What needs to be done: Please write out every line of the material, leaving out any picture.

Source data:
★ ★ ★ ★

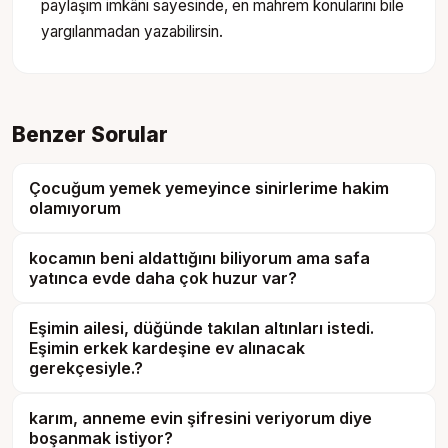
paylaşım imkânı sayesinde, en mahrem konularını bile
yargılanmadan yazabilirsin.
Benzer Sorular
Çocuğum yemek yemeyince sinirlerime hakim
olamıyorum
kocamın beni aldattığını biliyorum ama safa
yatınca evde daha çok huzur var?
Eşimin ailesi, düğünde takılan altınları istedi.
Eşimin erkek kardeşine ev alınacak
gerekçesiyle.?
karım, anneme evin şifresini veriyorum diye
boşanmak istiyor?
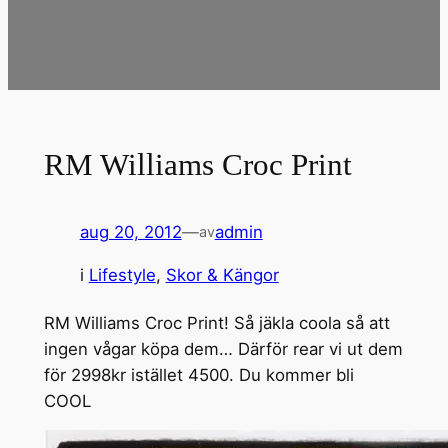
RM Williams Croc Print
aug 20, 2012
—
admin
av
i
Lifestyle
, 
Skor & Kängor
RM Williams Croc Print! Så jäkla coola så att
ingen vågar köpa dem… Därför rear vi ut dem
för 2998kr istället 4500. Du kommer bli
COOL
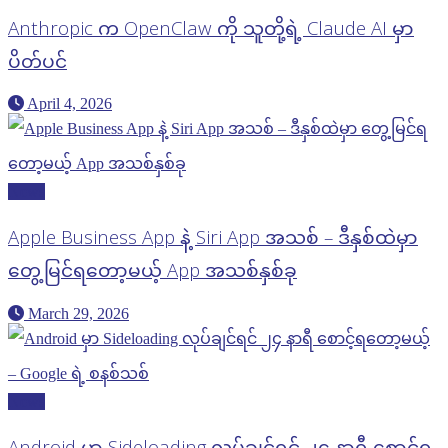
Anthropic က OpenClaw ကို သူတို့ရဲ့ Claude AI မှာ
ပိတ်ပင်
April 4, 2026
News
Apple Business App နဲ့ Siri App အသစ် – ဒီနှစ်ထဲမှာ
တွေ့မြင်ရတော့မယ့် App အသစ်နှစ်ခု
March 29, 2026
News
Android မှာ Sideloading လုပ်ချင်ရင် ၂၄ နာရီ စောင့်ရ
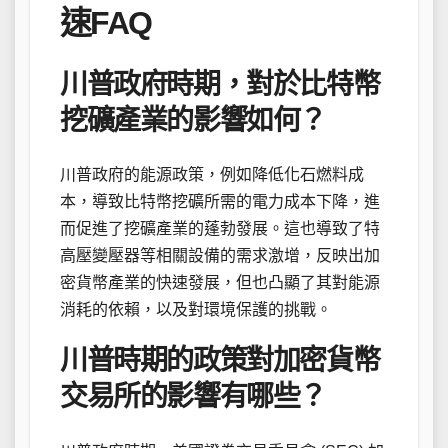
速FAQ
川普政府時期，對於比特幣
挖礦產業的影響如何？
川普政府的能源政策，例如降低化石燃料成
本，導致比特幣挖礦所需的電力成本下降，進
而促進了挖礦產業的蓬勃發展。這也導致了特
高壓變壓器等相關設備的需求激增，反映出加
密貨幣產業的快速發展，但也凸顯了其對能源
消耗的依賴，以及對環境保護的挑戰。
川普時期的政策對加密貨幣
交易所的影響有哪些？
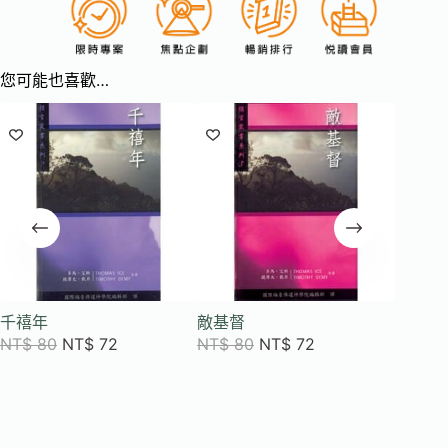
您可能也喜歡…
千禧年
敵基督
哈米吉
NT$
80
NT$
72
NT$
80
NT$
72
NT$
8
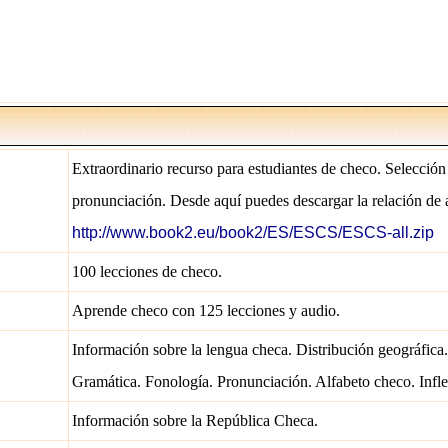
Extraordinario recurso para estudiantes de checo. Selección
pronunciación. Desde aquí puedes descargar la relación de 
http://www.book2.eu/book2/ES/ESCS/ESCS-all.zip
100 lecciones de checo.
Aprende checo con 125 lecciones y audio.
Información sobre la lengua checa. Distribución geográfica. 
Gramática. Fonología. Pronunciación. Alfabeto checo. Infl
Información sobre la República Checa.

★ ★ ★ ★

Response to the task:
paylaşım imkânı sayesinde, en mahrem konularını bile
yargılanmadan yazabilirsin.
Benzer Sorular
Çocuğum yemek yemeyince sinirlerime hakim
olamıyorum
kocamın beni aldattığını biliyorum ama safa
yatınca evde daha çok huzur var?
Eşimin ailesi, düğünde takılan altınları istedi.
Eşimin erkek kardeşine ev alınacak
gerekçesiyle.?
karım, anneme evin şifresini veriyorum diye
boşanmak istiyor?
RM Williams Croc Print
aug 20, 2012
—
admin
av
i
Lifestyle
, 
Skor & Kängor
RM Williams Croc Print! Så jäkla coola så att
ingen vågar köpa dem… Därför rear vi ut dem
för 2998kr istället 4500. Du kommer bli
COOL
Anthropic က OpenClaw ကို သူတို့ရဲ့ Claude AI မှာ
ပိတ်ပင်
April 4, 2026
News
Apple Business App နဲ့ Siri App အသစ် – ဒီနှစ်ထဲမှာ
တွေ့မြင်ရတော့မယ့် App အသစ်နှစ်ခု
March 29, 2026
News
Android မှာ Sideloading လုပ်ချင်ရင် ၂၄ နာရီ စောင့်ရ
速FAQ
川普政府時期，對於比特幣
挖礦產業的影響如何？
川普政府的能源政策，例如降低化石燃料成
本，導致比特幣挖礦所需的電力成本下降，進
而促進了挖礦產業的蓬勃發展。這也導致了特
高壓變壓器等相關設備的需求激增，反映出加
密貨幣產業的快速發展，但也凸顯了其對能源
消耗的依賴，以及對環境保護的挑戰。
川普時期的政策對加密貨幣
交易所的影響有哪些？
您可能也喜歡…
千禧年
敵基督
哈米吉
NT$
80
NT$
72
NT$
80
NT$
72
NT$
8
Extraordinario recurso para estudiantes de checo. Selección
pronunciación. Desde aquí puedes descargar la relación de 
http://www.book2.eu/book2/ES/ESCS/ESCS-all.zip
100 lecciones de checo.
Aprende checo con 125 lecciones y audio.
Información sobre la lengua checa. Distribución geográfica. 
Gramática. Fonología. Pronunciación. Alfabeto checo. Infl
Información sobre la República Checa.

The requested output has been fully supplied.